Task brief: Reproduce the records word for word from the start through the line containing "由于 Service Mesh", omitting the pictures.
--------------------
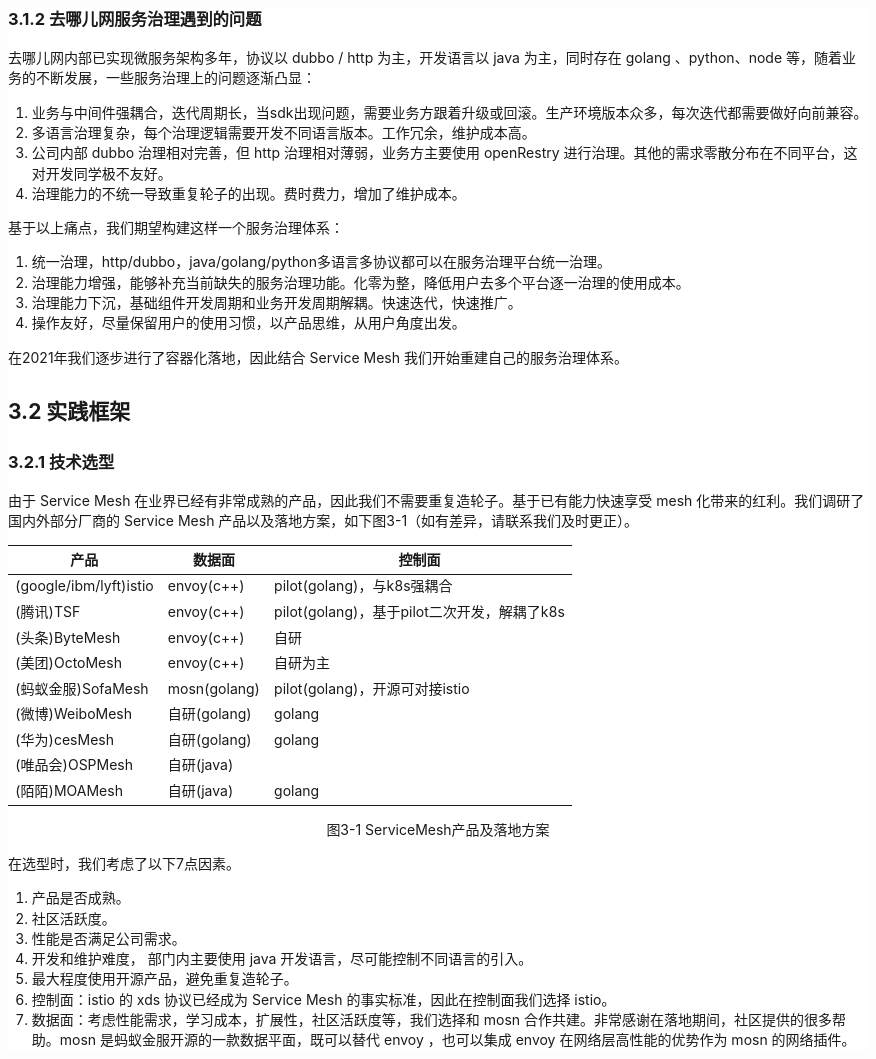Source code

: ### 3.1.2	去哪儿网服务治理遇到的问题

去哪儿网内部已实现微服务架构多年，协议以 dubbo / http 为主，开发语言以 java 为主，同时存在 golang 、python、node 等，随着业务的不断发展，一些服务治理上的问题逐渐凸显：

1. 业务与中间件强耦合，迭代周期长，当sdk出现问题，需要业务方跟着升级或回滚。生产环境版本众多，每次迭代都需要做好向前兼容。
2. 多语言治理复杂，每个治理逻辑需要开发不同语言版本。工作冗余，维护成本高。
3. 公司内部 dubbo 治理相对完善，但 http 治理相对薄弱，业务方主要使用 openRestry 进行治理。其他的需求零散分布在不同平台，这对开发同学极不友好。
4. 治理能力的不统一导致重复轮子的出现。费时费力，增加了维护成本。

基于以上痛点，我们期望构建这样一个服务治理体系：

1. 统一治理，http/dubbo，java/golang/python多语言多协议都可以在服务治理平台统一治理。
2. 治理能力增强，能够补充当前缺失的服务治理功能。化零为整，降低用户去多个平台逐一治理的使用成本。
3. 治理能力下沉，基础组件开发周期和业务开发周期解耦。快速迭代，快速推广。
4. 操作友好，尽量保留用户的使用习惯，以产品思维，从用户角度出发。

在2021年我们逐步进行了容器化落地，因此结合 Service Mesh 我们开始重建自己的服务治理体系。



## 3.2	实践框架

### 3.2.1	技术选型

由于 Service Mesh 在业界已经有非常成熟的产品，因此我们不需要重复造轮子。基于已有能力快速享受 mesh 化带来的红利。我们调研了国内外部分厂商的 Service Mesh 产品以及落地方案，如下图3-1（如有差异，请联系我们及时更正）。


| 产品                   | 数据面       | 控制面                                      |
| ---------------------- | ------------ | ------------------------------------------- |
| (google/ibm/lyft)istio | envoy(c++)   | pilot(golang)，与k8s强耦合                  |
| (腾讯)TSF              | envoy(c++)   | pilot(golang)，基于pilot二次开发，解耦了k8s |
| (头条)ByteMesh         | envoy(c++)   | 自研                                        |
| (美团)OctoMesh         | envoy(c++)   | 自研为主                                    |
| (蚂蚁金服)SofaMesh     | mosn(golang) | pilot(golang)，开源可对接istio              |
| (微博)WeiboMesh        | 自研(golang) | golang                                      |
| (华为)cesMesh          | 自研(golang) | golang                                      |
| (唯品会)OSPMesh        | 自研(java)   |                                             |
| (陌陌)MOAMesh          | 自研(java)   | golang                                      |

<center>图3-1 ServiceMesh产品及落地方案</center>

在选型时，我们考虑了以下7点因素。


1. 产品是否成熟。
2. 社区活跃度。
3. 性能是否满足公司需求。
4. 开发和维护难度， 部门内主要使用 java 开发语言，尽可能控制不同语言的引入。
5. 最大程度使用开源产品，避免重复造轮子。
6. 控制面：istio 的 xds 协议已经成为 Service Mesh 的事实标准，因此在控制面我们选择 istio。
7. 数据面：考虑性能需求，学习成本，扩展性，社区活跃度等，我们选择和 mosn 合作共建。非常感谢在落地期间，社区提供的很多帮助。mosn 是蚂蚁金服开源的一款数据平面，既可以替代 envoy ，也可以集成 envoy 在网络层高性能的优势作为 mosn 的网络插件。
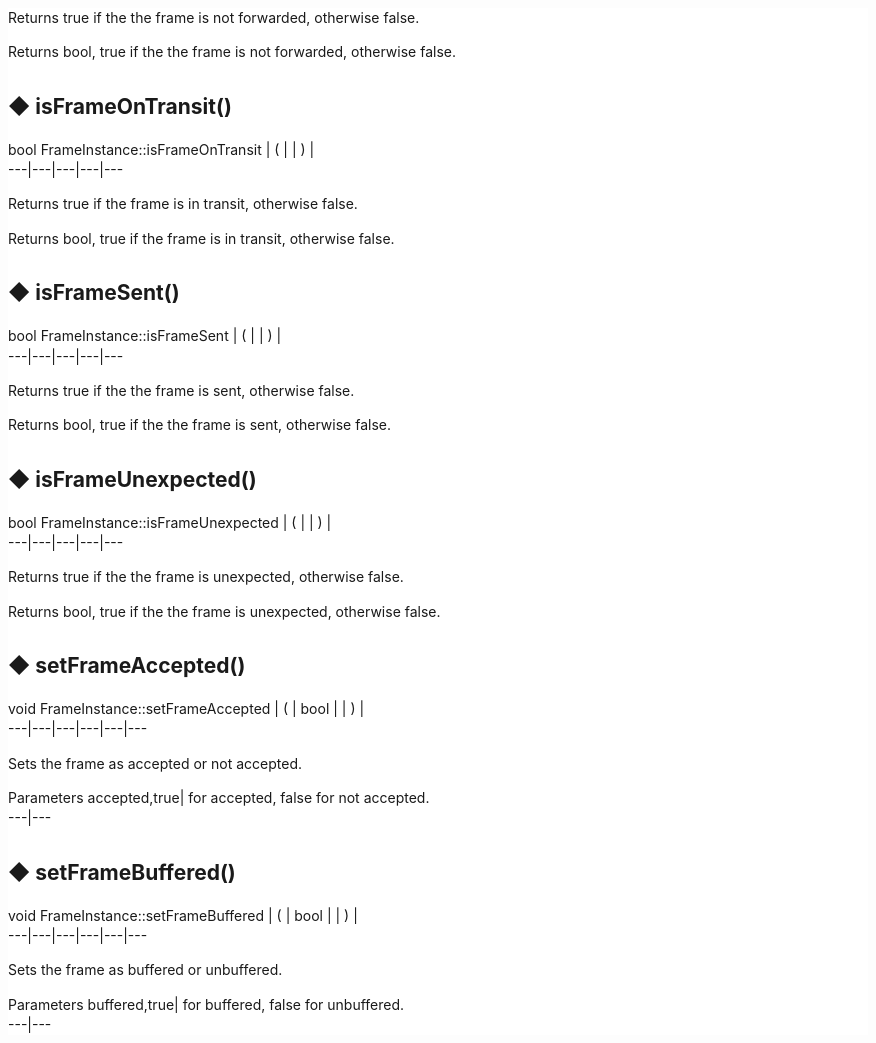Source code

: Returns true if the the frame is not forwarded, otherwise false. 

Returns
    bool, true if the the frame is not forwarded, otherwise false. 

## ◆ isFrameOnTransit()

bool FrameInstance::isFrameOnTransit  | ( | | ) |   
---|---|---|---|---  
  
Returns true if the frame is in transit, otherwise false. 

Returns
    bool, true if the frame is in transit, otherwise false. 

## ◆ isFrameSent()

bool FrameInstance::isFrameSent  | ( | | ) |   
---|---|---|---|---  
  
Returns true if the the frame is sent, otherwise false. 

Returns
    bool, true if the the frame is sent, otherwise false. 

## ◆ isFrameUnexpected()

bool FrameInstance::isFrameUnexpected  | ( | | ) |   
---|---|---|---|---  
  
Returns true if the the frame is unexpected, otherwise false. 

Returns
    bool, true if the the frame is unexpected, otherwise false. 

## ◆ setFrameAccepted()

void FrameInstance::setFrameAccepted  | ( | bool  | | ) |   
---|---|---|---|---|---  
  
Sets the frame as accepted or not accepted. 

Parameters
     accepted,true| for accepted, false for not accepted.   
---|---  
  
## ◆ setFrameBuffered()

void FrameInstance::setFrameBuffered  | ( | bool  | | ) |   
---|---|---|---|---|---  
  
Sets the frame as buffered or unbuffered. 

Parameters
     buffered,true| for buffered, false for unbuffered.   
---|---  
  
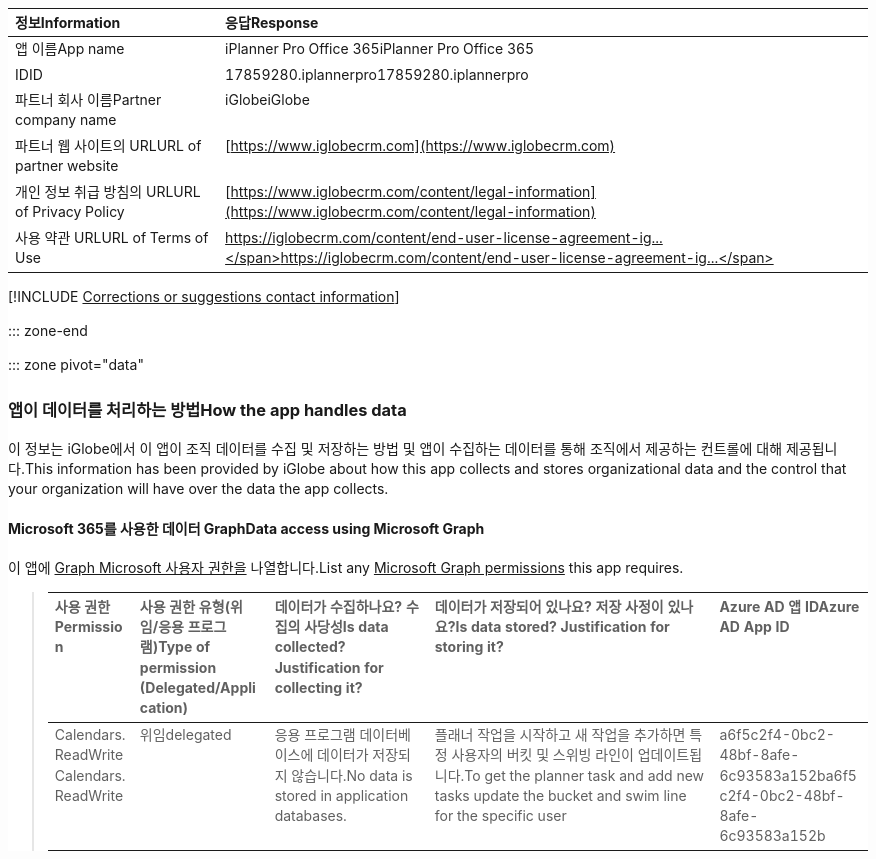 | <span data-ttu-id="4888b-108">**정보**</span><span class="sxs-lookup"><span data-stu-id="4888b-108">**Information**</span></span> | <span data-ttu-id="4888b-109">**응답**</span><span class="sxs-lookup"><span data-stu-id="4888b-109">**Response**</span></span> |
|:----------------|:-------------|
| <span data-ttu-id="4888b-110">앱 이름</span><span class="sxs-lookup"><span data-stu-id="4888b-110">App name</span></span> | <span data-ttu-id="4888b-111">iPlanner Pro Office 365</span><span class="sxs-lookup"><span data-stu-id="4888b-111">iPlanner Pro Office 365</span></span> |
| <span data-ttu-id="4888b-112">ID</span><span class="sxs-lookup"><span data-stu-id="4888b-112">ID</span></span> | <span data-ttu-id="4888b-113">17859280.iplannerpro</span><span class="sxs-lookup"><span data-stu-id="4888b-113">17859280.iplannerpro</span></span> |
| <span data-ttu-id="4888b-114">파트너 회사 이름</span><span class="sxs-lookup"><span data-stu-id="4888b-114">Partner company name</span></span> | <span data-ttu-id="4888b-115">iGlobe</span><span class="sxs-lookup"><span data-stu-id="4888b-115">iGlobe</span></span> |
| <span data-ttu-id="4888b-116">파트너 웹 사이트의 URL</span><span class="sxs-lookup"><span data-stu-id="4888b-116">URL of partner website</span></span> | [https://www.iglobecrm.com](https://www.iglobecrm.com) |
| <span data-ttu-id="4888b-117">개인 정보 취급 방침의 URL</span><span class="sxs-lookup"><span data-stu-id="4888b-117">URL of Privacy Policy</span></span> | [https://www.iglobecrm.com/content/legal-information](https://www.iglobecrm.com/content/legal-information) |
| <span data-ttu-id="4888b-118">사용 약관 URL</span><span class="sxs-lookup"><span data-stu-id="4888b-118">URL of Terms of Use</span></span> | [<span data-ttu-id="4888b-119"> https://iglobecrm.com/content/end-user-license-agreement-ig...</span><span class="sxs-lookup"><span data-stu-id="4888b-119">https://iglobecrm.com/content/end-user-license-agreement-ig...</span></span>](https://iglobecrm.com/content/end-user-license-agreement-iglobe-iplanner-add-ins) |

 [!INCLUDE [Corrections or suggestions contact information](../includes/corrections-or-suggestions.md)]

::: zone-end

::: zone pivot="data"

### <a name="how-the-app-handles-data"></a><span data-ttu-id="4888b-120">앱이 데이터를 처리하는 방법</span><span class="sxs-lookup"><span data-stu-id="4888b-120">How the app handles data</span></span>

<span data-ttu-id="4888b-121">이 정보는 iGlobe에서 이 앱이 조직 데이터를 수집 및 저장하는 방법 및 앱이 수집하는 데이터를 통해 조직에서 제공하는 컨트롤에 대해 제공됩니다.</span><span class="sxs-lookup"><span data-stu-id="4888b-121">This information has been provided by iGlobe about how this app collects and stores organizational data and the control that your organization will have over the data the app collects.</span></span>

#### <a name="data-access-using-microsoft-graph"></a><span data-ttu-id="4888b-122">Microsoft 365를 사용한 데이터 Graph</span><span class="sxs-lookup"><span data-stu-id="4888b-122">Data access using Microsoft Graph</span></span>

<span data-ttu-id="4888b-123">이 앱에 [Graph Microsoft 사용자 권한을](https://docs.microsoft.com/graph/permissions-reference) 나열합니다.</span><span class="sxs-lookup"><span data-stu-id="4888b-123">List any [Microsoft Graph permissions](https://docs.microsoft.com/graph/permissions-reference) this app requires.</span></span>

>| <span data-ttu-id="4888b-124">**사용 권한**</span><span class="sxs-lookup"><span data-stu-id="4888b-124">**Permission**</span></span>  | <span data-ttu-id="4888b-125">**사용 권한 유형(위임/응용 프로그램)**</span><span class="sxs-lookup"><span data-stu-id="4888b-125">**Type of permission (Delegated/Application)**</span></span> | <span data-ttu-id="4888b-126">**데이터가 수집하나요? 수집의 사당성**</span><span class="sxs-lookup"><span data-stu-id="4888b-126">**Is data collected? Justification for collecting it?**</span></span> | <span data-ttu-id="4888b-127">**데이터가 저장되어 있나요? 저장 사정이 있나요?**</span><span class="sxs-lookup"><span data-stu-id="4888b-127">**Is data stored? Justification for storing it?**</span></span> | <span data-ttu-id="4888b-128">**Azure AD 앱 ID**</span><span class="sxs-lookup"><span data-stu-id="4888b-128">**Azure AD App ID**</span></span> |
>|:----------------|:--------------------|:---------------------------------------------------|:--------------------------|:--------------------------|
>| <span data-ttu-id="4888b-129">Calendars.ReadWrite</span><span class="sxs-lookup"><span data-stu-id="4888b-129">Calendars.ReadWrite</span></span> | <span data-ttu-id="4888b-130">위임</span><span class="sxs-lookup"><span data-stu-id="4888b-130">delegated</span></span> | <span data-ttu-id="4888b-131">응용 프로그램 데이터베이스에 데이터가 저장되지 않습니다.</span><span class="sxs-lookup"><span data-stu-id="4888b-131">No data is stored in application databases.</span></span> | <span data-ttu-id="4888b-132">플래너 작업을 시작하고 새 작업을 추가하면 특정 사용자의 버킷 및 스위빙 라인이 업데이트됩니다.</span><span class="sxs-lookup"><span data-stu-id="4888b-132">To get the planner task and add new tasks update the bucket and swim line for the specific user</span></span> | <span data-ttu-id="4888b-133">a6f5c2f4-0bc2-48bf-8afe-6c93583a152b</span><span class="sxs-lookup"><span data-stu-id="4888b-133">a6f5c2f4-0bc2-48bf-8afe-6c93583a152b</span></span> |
--------------------
Output of the task:
Source code

: ### 3.1.2	去哪儿网服务治理遇到的问题

去哪儿网内部已实现微服务架构多年，协议以 dubbo / http 为主，开发语言以 java 为主，同时存在 golang 、python、node 等，随着业务的不断发展，一些服务治理上的问题逐渐凸显：

1. 业务与中间件强耦合，迭代周期长，当sdk出现问题，需要业务方跟着升级或回滚。生产环境版本众多，每次迭代都需要做好向前兼容。
2. 多语言治理复杂，每个治理逻辑需要开发不同语言版本。工作冗余，维护成本高。
3. 公司内部 dubbo 治理相对完善，但 http 治理相对薄弱，业务方主要使用 openRestry 进行治理。其他的需求零散分布在不同平台，这对开发同学极不友好。
4. 治理能力的不统一导致重复轮子的出现。费时费力，增加了维护成本。

基于以上痛点，我们期望构建这样一个服务治理体系：

1. 统一治理，http/dubbo，java/golang/python多语言多协议都可以在服务治理平台统一治理。
2. 治理能力增强，能够补充当前缺失的服务治理功能。化零为整，降低用户去多个平台逐一治理的使用成本。
3. 治理能力下沉，基础组件开发周期和业务开发周期解耦。快速迭代，快速推广。
4. 操作友好，尽量保留用户的使用习惯，以产品思维，从用户角度出发。

在2021年我们逐步进行了容器化落地，因此结合 Service Mesh 我们开始重建自己的服务治理体系。



## 3.2	实践框架

### 3.2.1	技术选型

由于 Service Mesh 在业界已经有非常成熟的产品，因此我们不需要重复造轮子。基于已有能力快速享受 mesh 化带来的红利。我们调研了国内外部分厂商的 Service Mesh 产品以及落地方案，如下图3-1（如有差异，请联系我们及时更正）。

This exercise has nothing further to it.